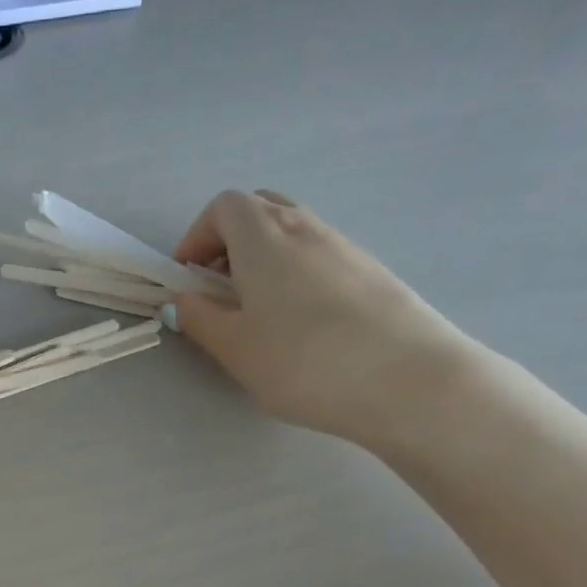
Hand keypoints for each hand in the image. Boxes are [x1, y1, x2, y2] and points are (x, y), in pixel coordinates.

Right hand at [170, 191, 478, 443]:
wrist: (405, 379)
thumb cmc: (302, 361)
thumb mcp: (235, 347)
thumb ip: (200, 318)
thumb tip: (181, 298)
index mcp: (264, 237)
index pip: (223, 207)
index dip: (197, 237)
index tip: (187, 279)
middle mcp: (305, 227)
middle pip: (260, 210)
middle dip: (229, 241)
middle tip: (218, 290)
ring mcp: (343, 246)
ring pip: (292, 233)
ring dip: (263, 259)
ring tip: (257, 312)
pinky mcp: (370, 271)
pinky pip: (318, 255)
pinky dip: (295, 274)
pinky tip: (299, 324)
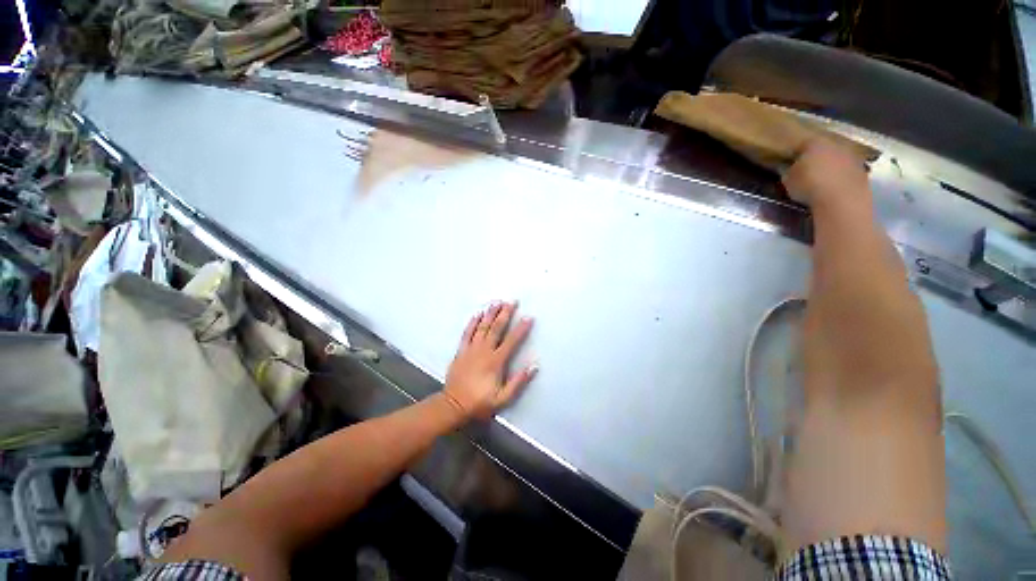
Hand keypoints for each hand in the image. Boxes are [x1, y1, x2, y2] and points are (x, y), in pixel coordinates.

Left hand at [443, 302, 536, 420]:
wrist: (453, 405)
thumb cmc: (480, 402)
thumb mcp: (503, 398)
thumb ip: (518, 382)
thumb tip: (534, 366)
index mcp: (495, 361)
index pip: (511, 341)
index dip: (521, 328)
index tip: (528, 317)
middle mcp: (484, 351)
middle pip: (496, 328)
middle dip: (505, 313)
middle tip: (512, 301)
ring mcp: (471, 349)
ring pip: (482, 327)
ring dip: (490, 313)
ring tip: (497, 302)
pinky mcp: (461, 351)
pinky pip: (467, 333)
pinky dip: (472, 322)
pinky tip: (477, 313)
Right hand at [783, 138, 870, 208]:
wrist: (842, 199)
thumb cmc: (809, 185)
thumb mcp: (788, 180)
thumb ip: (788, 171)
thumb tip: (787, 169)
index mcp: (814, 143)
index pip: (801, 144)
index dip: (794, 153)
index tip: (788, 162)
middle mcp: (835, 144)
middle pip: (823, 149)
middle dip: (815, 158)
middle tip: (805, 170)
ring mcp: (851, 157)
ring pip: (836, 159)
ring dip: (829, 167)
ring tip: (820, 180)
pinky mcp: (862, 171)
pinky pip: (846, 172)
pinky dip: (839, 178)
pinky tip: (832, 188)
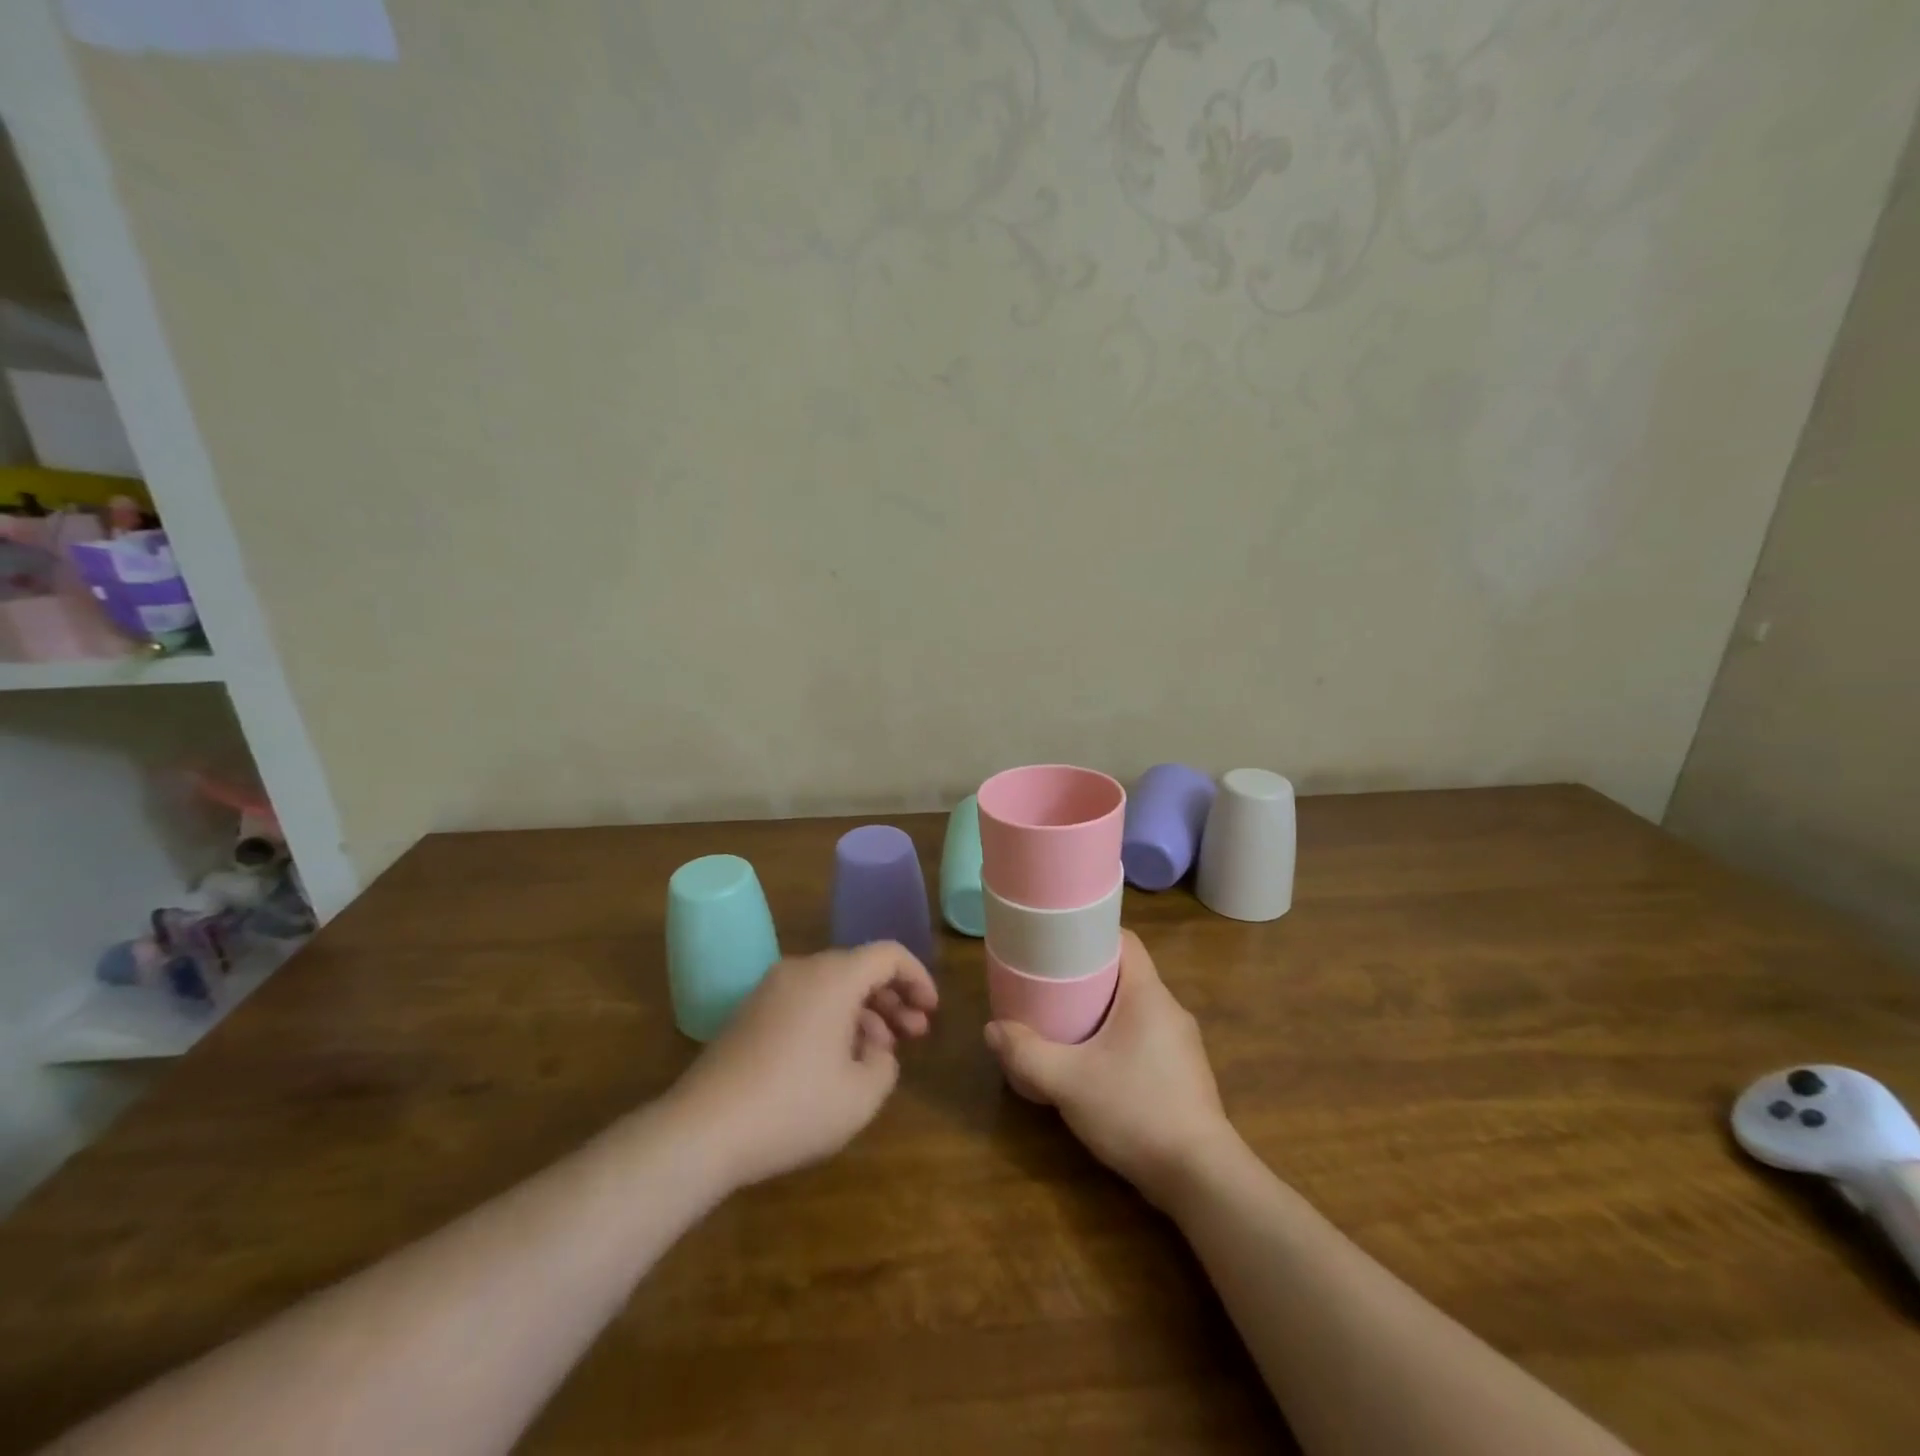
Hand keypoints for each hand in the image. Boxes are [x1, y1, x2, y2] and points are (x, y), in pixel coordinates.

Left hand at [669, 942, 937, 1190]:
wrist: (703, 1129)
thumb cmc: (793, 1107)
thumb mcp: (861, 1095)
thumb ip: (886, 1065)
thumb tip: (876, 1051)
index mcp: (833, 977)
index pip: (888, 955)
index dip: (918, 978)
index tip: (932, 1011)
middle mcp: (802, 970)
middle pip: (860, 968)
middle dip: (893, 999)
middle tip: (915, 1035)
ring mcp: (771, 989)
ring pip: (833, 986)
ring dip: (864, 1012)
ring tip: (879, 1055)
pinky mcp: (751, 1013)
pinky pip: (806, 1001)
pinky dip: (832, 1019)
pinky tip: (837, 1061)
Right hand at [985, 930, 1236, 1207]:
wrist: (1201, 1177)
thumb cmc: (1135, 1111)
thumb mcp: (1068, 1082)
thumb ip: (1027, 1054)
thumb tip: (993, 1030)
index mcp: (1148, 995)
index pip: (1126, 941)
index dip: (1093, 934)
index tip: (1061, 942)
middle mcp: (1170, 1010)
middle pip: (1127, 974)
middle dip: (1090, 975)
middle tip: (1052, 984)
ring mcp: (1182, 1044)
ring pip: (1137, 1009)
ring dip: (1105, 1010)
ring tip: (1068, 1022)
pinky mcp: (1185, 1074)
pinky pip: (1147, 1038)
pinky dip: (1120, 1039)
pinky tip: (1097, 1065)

▸ **AIM OF THE TASK**
Send back every record exactly as it stands, except the pictures.

▸ **OUTPUT OF THE EXERCISE**
Hand keypoints for each hand in the image. Boxes are [x1, y1, x2, y2] and points are (x, y), in pixel coordinates.

Right hand at [170, 191, 478, 443]:
wrist: (405, 379)
thumb cmc: (302, 361)
thumb mcp: (235, 347)
thumb ip: (200, 318)
thumb tip: (181, 298)
index mcp: (264, 237)
index pip: (223, 207)
index dip: (197, 237)
index tip: (187, 279)
middle mcp: (305, 227)
middle pip: (260, 210)
middle dip: (229, 241)
middle tip: (218, 290)
ring mcp: (343, 246)
ring pip: (292, 233)
ring dip: (263, 259)
ring tip: (257, 312)
pinky mcp: (370, 271)
pinky pip: (318, 255)
pinky dip: (295, 274)
pinky tip: (299, 324)
Hand keypoints for each hand in the image. Boxes are [x1, y1, x2, y2] and points are (x, y), in pixel coordinates.

Left hand at [443, 302, 536, 420]:
wrist: (453, 405)
thumb cmc: (480, 402)
thumb mcp: (503, 398)
thumb ip: (518, 382)
thumb tip: (534, 366)
index mcp: (495, 361)
index pip: (511, 341)
index dip: (521, 328)
index tip: (528, 317)
middle mcp: (484, 351)
middle pip: (496, 328)
middle dip: (505, 313)
middle tip: (512, 301)
ring mcp: (471, 349)
ring pip: (482, 327)
ring dip: (490, 313)
ring tip: (497, 302)
pinky mcp: (461, 351)
pinky pip: (467, 333)
pinky dip: (472, 322)
pinky tip: (477, 313)
Right hand at [783, 138, 870, 208]:
wrist: (842, 199)
thumb cmc: (809, 185)
thumb mcp: (788, 180)
thumb ip: (788, 171)
thumb tip: (787, 169)
index mcp: (814, 143)
index pip: (801, 144)
index dip: (794, 153)
index tip: (788, 162)
middle mcp: (835, 144)
middle pip: (823, 149)
middle dip: (815, 158)
middle tip: (805, 170)
ring mcp: (851, 157)
ring pip: (836, 159)
ring dip: (829, 167)
ring tip: (820, 180)
pinky mcp: (862, 171)
pinky pip: (846, 172)
pinky dip: (839, 178)
pinky tip: (832, 188)
Hand keypoints for each hand in the image. Boxes are [x1, y1, x2, y2] and points are (x, y), in pixel coordinates.

Left hand at [669, 942, 937, 1190]:
wrist: (703, 1129)
thumb cmc: (793, 1107)
thumb mcp: (861, 1095)
thumb ip: (886, 1065)
thumb tip: (876, 1051)
index mcp: (833, 977)
index pip: (888, 955)
index dip: (918, 978)
index tip: (932, 1011)
middle mcp: (802, 970)
middle pip: (860, 968)
middle dip: (893, 999)
middle tip: (915, 1035)
ring mcp: (771, 989)
ring pip: (833, 986)
ring dip: (864, 1012)
ring tip: (879, 1055)
pinky mcp: (751, 1013)
pinky pip: (806, 1001)
pinky dip: (832, 1019)
pinky tip: (837, 1061)
Right hand at [985, 930, 1236, 1207]:
wrist: (1201, 1177)
thumb cmc: (1135, 1111)
thumb mcp: (1068, 1082)
thumb ip: (1027, 1054)
thumb tip: (993, 1030)
index mcp: (1148, 995)
index pip: (1126, 941)
index dip: (1093, 934)
index tip: (1061, 942)
middle mcp: (1170, 1010)
middle pip: (1127, 974)
middle dip: (1090, 975)
middle tip: (1052, 984)
ring mcp: (1182, 1044)
ring pip: (1137, 1009)
ring dip: (1105, 1010)
ring tip: (1068, 1022)
pinky mcp: (1185, 1074)
pinky pip: (1147, 1038)
pinky dip: (1120, 1039)
pinky tip: (1097, 1065)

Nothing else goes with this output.